La impaciencia me iba a matar, yo quería entrar ya, ¿por qué habían cerrado dejándome fuera? Mi mirada interrogó a mi madre que me calmó dándome una explicación lógica.
Observé a las otras niñas y niños de baberos blancos; iban a ser mis compañeros durante muchos años, algunos incluso mis amigos de por vida. Había algunos que se agarraban con fuerza a sus padres, otros sollozaban, pero también había quién como yo estaba nerviosamente expectante deseando que se abriera de nuevo la puerta.
Y la puerta verde se abrió otra vez e hizo su aparición una anciana menuda de cabellos grises y maneras delicadas, doña Teresita, la mujer más dulce que se puede encontrar en un aula.
Nos fue llamando por nuestro nombre y apellidos y emparejándonos por orden alfabético.

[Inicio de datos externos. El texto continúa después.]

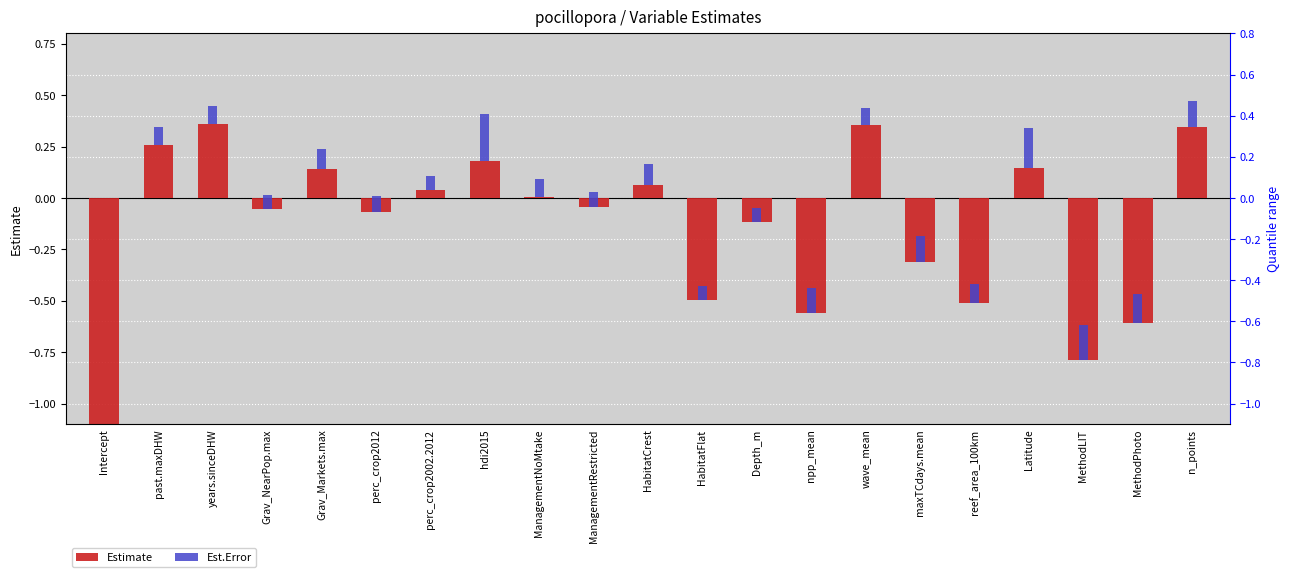

At which label does Estimate reach its peak?

years.sinceDHW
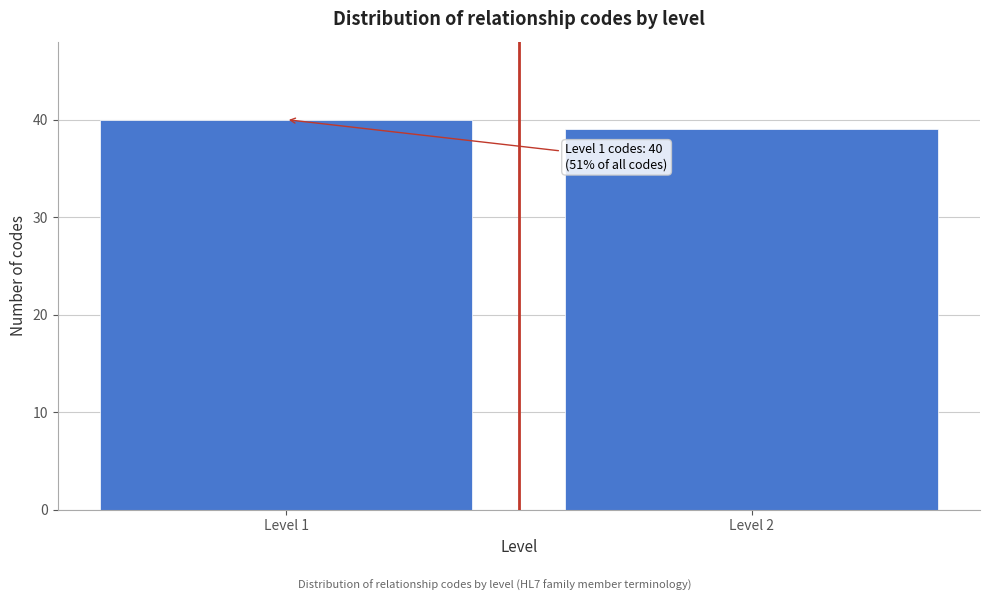

Reading left to right, list all the values displayed in this chart.

40	39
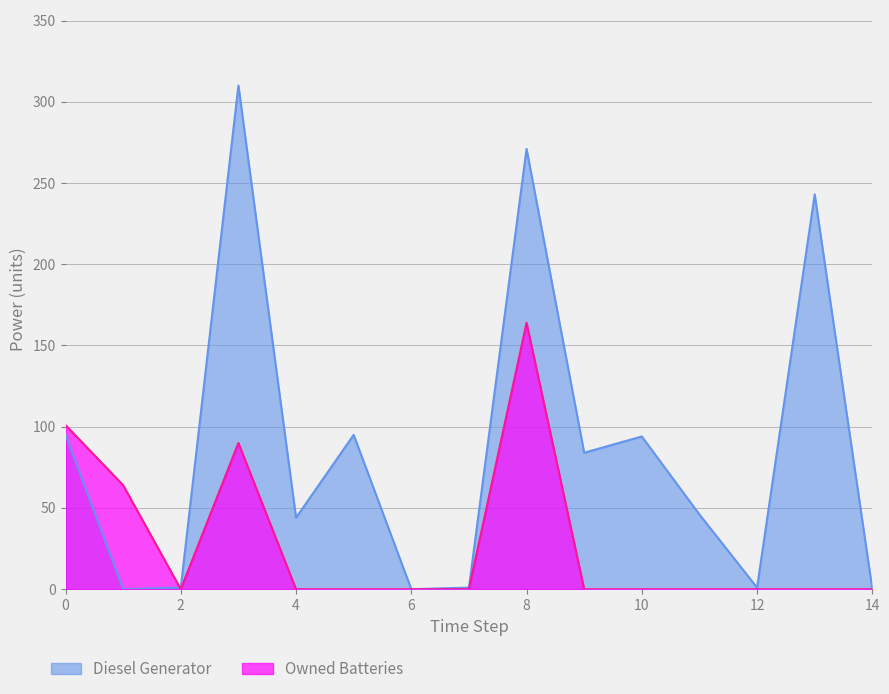

Which series has the largest total across all categories?

Diesel Generator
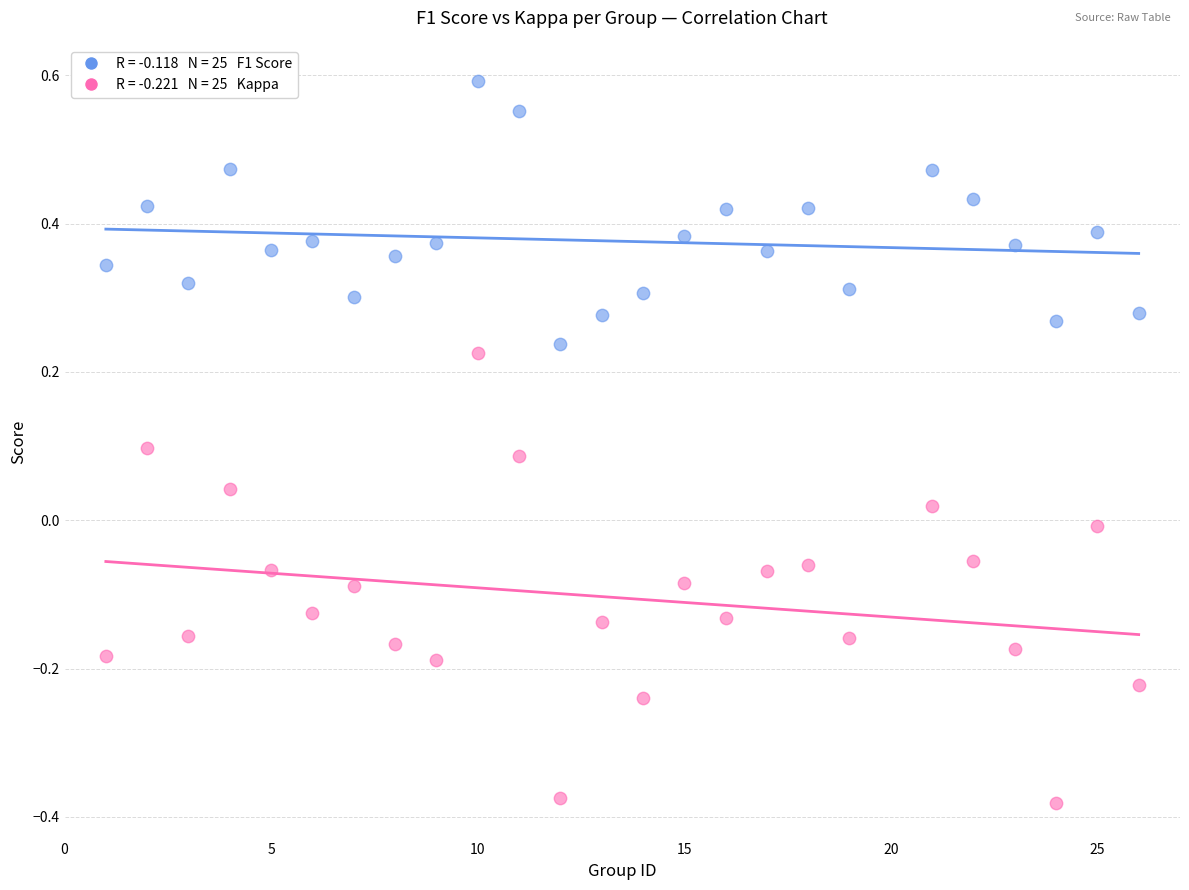

Across all data points, what is the range of X values (max minus min)?

25.0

Liberados ya de nuestros padres formamos una fila de parejas. Yo me dediqué a animar y a consolar a mis compañeras, a contarles todo lo que íbamos a hacer y lo bien que lo íbamos a pasar.
Atravesamos la puerta verde y entramos en un mundo nuevo: el colegio. Aquel fue uno de los días más felices de mi niñez. Mesas y sillas a nuestra medida, lápices de colores, una gran pizarra, letras, números, cartillas, cuadernos, instrumentos musicales y algún juguete formaban parte del decorado.
Atravesar aquella puerta era como atravesar un túnel del tiempo, dejábamos de ser bebés y empezábamos a ser niños mayores. Íbamos a aprender, a adquirir conocimientos, pero también a jugar, a hacer amigos, a ser un poco más independientes, más mayores.
Durante nueve meses atravesé con alegría la puerta verde acompañada de mi hermano, que ya nunca más entró con miedo, entre otras cosas porque desde entonces supo que siempre yo estaría a su lado. Para mí cada día allí había algo nuevo y maravilloso, algo que me hacía crecer un poco más.
Cuando aprendí la magia de juntar letras para que estas formaran palabras y a su vez llenas de sentido hice uno de los mayores descubrimientos, y desde entonces no he parado de leer, de escribir, de juntar palabras, de comunicarme con otros, y siempre recuerdo que eso lo aprendí tras la puerta verde.